One is Roman noses, but the concept of nasal sex seems farfetched. Or am I just naive?
The second option was, of course, the Pax Romana, the period of Roman Peace from 27 B.C. to 180 A.D., encompassing the life of Christ, which in terms of sex I can only imagine as involving dominance and submission, but with occasional flurries of activity in isolated body parts that are soon stilled again. This also seems farfetched.
The third option: eating various absurdly exotic foods, such as otter’s tongue. Expensive and sexually devoid of interest, although much of the absurd exoticism seems to be exaggerated from actual history.

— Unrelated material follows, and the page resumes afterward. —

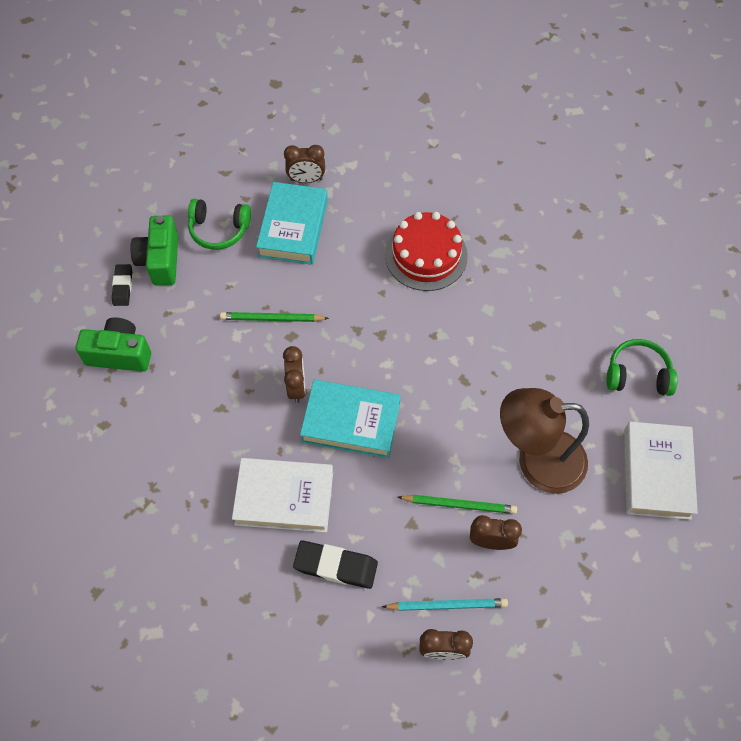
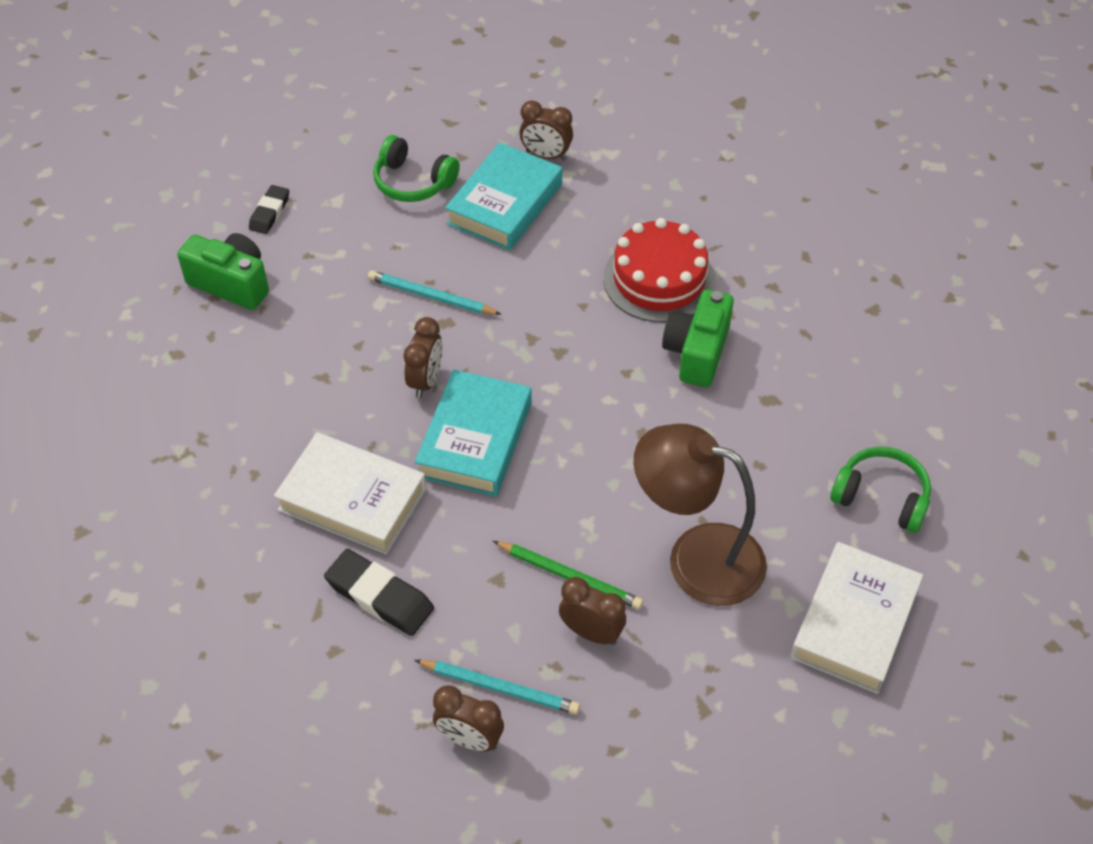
camera: 20 degrees right, 10 degrees down
(160, 260) = (327, 196): green camera -> green camera (697, 352)
(272, 319) = (431, 297): green pencil -> turquoise pencil
(351, 422) = (475, 439): turquoise book -> turquoise book turned 75 degrees clockwise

The fourth: wearing togas. Big deal.
The fifth: crucifixion. Unlikely.
The sixth: orgies. Unlikely for a different reason — that there’s no reason not to come out and say “orgy,” and seeking a single man or woman who wants to have an orgy is about as efficient as seeking a single other person who wants to form a giant human pyramid.
That leaves the seventh, staggeringly unappealing final option, which concerns vomiting.
This is almost certain to be it. But it’s almost impossible to contemplate, let alone to imagine applying on a practical basis.
If anyone has any other theories, or knowledge of the practice as suggested above, please let me know.
5 comments:
It appears that in prostitution trade language, "Roman" refers to an orgy, but in fetish terminology, "Roman shower" is the vomit equivalent of a "golden shower." I'm just off to try and scrub the images out of my brain, thanks.
linky-dinky.
It concerns me a little that I figured out what this was right away. Although if I know any devotees out here in lovely permissive San Francisco, I'm not aware of their emetophiliac tendencies.
Yeesh. Thanks very much, Brian. Brilliant work. And I'm sure San Francisco must have a few ... if Boston has at least one.
"And I'm sure San Francisco must have a few ... if Boston has at least one."Seems a good rule of thumb all around.